:: The exercise ::
Echo each of the lines below word for word, leaving out the pictures.

:: Records from a dataset ::

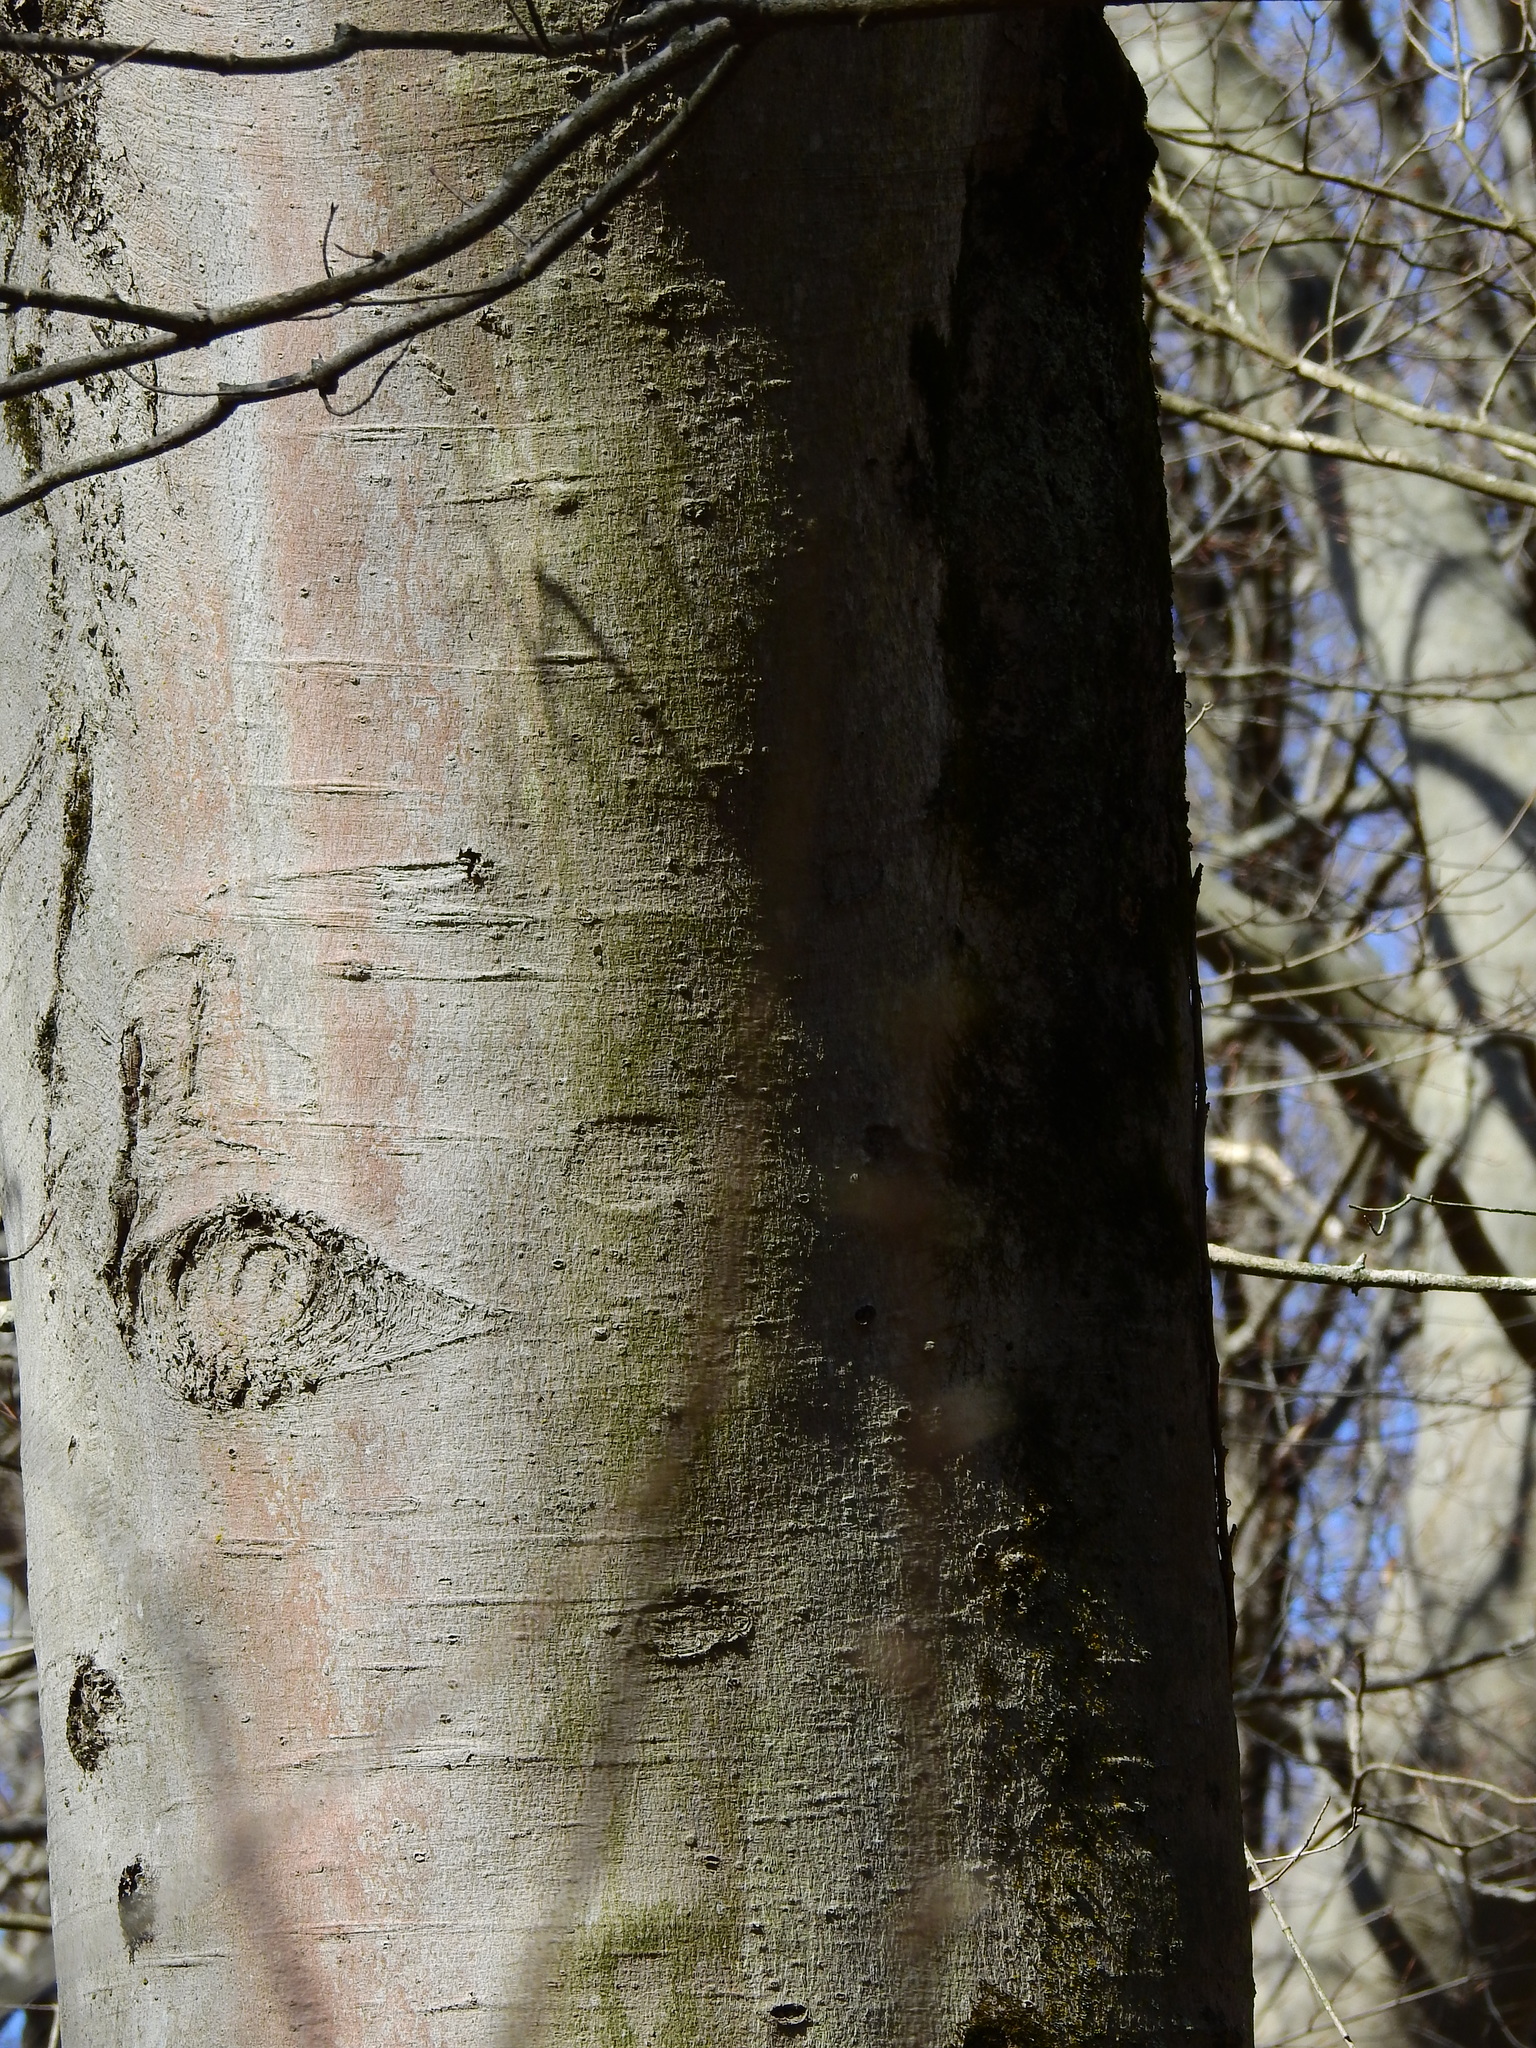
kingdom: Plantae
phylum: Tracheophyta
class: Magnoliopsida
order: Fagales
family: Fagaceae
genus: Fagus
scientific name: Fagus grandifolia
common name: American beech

:: Full solution ::
kingdom: Plantae
phylum: Tracheophyta
class: Magnoliopsida
order: Fagales
family: Fagaceae
genus: Fagus
scientific name: Fagus grandifolia
common name: American beech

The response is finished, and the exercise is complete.